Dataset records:
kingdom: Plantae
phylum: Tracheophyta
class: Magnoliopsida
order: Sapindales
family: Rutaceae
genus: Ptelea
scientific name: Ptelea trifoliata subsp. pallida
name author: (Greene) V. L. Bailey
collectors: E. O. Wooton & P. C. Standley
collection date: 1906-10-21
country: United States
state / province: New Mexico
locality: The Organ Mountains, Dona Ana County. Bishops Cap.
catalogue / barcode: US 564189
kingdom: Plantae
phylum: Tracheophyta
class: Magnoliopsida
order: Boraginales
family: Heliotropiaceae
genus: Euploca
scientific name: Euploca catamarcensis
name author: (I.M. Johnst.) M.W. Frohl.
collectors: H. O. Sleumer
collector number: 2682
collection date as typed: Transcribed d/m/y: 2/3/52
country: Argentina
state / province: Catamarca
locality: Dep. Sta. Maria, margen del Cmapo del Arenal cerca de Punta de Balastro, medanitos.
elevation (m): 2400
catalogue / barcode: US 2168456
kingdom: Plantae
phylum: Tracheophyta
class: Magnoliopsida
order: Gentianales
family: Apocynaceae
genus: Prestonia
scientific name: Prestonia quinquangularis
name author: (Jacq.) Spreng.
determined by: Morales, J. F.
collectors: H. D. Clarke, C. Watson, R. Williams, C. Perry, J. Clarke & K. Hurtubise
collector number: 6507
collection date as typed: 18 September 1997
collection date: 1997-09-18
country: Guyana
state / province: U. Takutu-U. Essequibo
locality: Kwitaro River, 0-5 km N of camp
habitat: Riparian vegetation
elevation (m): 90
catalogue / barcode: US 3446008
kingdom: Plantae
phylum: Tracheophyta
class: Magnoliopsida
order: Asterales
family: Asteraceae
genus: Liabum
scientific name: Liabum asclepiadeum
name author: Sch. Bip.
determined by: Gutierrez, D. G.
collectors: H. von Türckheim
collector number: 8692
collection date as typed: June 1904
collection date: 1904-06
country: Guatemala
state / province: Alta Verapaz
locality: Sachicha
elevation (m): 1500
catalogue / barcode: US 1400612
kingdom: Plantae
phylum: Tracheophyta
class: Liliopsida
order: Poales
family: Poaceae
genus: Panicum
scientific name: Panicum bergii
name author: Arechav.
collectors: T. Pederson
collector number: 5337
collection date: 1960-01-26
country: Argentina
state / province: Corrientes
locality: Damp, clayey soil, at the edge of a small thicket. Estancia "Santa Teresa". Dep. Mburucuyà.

## WHAT YOU SHOULD DO
Can you reproduce the whole listing above with every "collectors" swapped for "collected by" and everything else left untouched?

## RESULT FOR THIS EXERCISE
kingdom: Plantae
phylum: Tracheophyta
class: Magnoliopsida
order: Sapindales
family: Rutaceae
genus: Ptelea
scientific name: Ptelea trifoliata subsp. pallida
name author: (Greene) V. L. Bailey
collected by: E. O. Wooton & P. C. Standley
collection date: 1906-10-21
country: United States
state / province: New Mexico
locality: The Organ Mountains, Dona Ana County. Bishops Cap.
catalogue / barcode: US 564189
kingdom: Plantae
phylum: Tracheophyta
class: Magnoliopsida
order: Boraginales
family: Heliotropiaceae
genus: Euploca
scientific name: Euploca catamarcensis
name author: (I.M. Johnst.) M.W. Frohl.
collected by: H. O. Sleumer
collector number: 2682
collection date as typed: Transcribed d/m/y: 2/3/52
country: Argentina
state / province: Catamarca
locality: Dep. Sta. Maria, margen del Cmapo del Arenal cerca de Punta de Balastro, medanitos.
elevation (m): 2400
catalogue / barcode: US 2168456
kingdom: Plantae
phylum: Tracheophyta
class: Magnoliopsida
order: Gentianales
family: Apocynaceae
genus: Prestonia
scientific name: Prestonia quinquangularis
name author: (Jacq.) Spreng.
determined by: Morales, J. F.
collected by: H. D. Clarke, C. Watson, R. Williams, C. Perry, J. Clarke & K. Hurtubise
collector number: 6507
collection date as typed: 18 September 1997
collection date: 1997-09-18
country: Guyana
state / province: U. Takutu-U. Essequibo
locality: Kwitaro River, 0-5 km N of camp
habitat: Riparian vegetation
elevation (m): 90
catalogue / barcode: US 3446008
kingdom: Plantae
phylum: Tracheophyta
class: Magnoliopsida
order: Asterales
family: Asteraceae
genus: Liabum
scientific name: Liabum asclepiadeum
name author: Sch. Bip.
determined by: Gutierrez, D. G.
collected by: H. von Türckheim
collector number: 8692
collection date as typed: June 1904
collection date: 1904-06
country: Guatemala
state / province: Alta Verapaz
locality: Sachicha
elevation (m): 1500
catalogue / barcode: US 1400612
kingdom: Plantae
phylum: Tracheophyta
class: Liliopsida
order: Poales
family: Poaceae
genus: Panicum
scientific name: Panicum bergii
name author: Arechav.
collected by: T. Pederson
collector number: 5337
collection date: 1960-01-26
country: Argentina
state / province: Corrientes
locality: Damp, clayey soil, at the edge of a small thicket. Estancia "Santa Teresa". Dep. Mburucuyà.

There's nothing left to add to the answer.